__Work task__: Write out the text of the records again, switching "VRゴーグル" to "VRヘッドセット" and changing nothing else. Leave the pictures out of your answer.

----

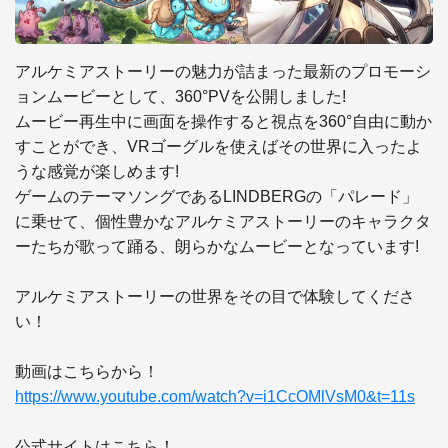
アルケミアストーリーの魅力が詰まった最新のプロモーシ
ョンムービーとして、360°PVを公開しました!

ムービー再生中に画面を操作すると視点を360°自由に動か
すことができ、VRゴーグルを使えばその世界に入ったよ
うな感覚が楽しめます!

ゲームのテーマソングであるLINDBERGの「パレード」
に乗せて、個性豊かなアルケミアストーリーのキャラクタ
ーたちが歌って踊る、朗らかなムービーとなっています!

アルケミアストーリーの世界をその目で体験してくださ
い！

https://www.youtube.com/watch?v=i1CcOMlVsM0&t=11s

----

__Output of the exercise__:
アルケミアストーリーの魅力が詰まった最新のプロモーシ
ョンムービーとして、360°PVを公開しました!

ムービー再生中に画面を操作すると視点を360°自由に動か
すことができ、VRヘッドセットを使えばその世界に入ったよ
うな感覚が楽しめます!

ゲームのテーマソングであるLINDBERGの「パレード」
に乗せて、個性豊かなアルケミアストーリーのキャラクタ
ーたちが歌って踊る、朗らかなムービーとなっています!

アルケミアストーリーの世界をその目で体験してくださ
い！

https://www.youtube.com/watch?v=i1CcOMlVsM0&t=11s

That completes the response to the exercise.